Tuesday, January 02, 2018

Happy Birthday to Director, Screenwriter Todd Haynes

Photo Credit: Getty
Todd Haynes was born today, January 2, in 1961 in Los Angeles. He is an independent film director, screenwriter, and producer, know for such films as Carol. He is gay and considered a pioneer of the "New Queer Cinema" movement of filmmaking that emerged in the early 1990s.

Haynes first gained public attention with his controversial short film Superstar: The Karen Carpenter Story (1987), which chronicles singer Karen Carpenter's tragic life and death, using Barbie dolls as actors. Haynes had not obtained proper licensing to use the Carpenters' music, prompting a lawsuit from Richard Carpenter, whom the film portrayed in an unflattering light, banning the film's distribution. Superstar became a cult classic.

Haynes' feature directorial debut, Poison (1991), a provocative, three-part exploration of AIDS-era queer perceptions and subversions, established him as a formidable talent and figure of a new transgressive cinema. Poison won the Sundance Film Festival's Grand Jury Prize and is regarded as a seminal work of New Queer Cinema. 

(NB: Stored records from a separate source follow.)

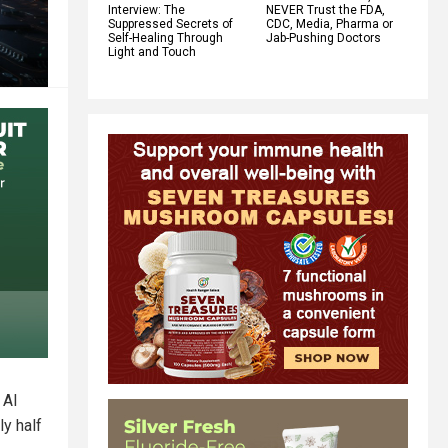
Interview: The
NEVER Trust the FDA,
Suppressed Secrets of
CDC, Media, Pharma or
Self-Healing Through
Jab-Pushing Doctors
Light and Touch
 AI
ly half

Haynes received further acclaim for his second feature film, Safe (1995), a symbolic portrait of a housewife who develops extreme allergic reactions to her suburban life. Safe was later voted the best film of the 1990s by The Village Voice Film Poll. Haynes' next feature, Velvet Goldmine (1998), is a tribute to the 1970s glam rock era, drawing heavily on the rock histories and mythologies of David Bowie, Iggy Pop and Lou Reed. The film received the Special Jury Prize for Best Artistic Contribution at the 1998 Cannes Film Festival and an Academy Award nomination for Best Costume Design.

Haynes gained critical acclaim and a measure of mainstream success with his 2002 feature, Far from Heaven. Inspired by the cinematic language of the films of Douglas Sirk, Far From Heaven is a 1950s-set melodrama about a Connecticut housewife who discovers that her husband is gay and falls in love with her African-American gardener. The film received four Academy Award nominations, including Best Original Screenplay for Haynes. 

His fifth feature, I'm Not There (2007), marked another shift in direction. A nonlinear biopic, I'm Not There depicts various facets of Bob Dylan through seven fictionalized characters played by five actors and an actress. I'm Not There received critical acclaim and an Academy Award nomination for Best Supporting Actress for Cate Blanchett. 

In 2011, Haynes directed and co-wrote Mildred Pierce, a 5-hour mini-series for HBO, which garnered 21 Emmy Award nominations, winning five, as well as four Golden Globe Award nominations and a win for lead actress Kate Winslet.

In 2015, Haynes returned to the big screen with Carol, his sixth feature film and the first film not written by him. Based on Patricia Highsmith's seminal romance novel The Price of Salt, Carol is the story of a forbidden love affair between two women from different classes and backgrounds in early 1950s New York City. The film received critical acclaim and many accolades including six Academy Award nominations, five Golden Globe Award nominations, and nine BAFTA Award nominations.

On October 20, 2017, Haynes's Wonderstruck was released, having premiered at the 2017 Cannes Film Festival on May 18, 2017. The film is an adaptation of Brian Selznick's children's book of the same name. Wonderstruck stars Julianne Moore. The movie describes two deaf children, one in 1927 and the other in 1977, who embark on separate quests to find themselves.

Haynes is set to direct an untitled Peggy Lee film based on a screenplay by Nora Ephron, starring Reese Witherspoon. He is also developing a TV series based on the 2012 documentary The Source Family for HBO.


Raybeard said...

This director's coming up with a high concentration of true 'quality' films, and it's not only me who thinks so. Just about everyone agrees that 'Carol' is a quite remarkable addition to the film canon. Having been a Patricia Highsmith fan for getting on for 50 years now, it was a real pleasure to see a film of one of her novels that didn't leave me feeling short-changed or wishing it had been done differently. And few films could haunt me as much as 15 years later as does 'Far from Heaven', as near-perfection as one could wish.
I could go on mentioning other films - but why-oh-why do we in the U.K. have to wait until April to see 'Wonderstruck'? APRIL!!!! Strewth!

Bob Slatten said...

He is one of my favorites. I just caught Far From Heaven on TV over the weekend and enjoyed it so much, again.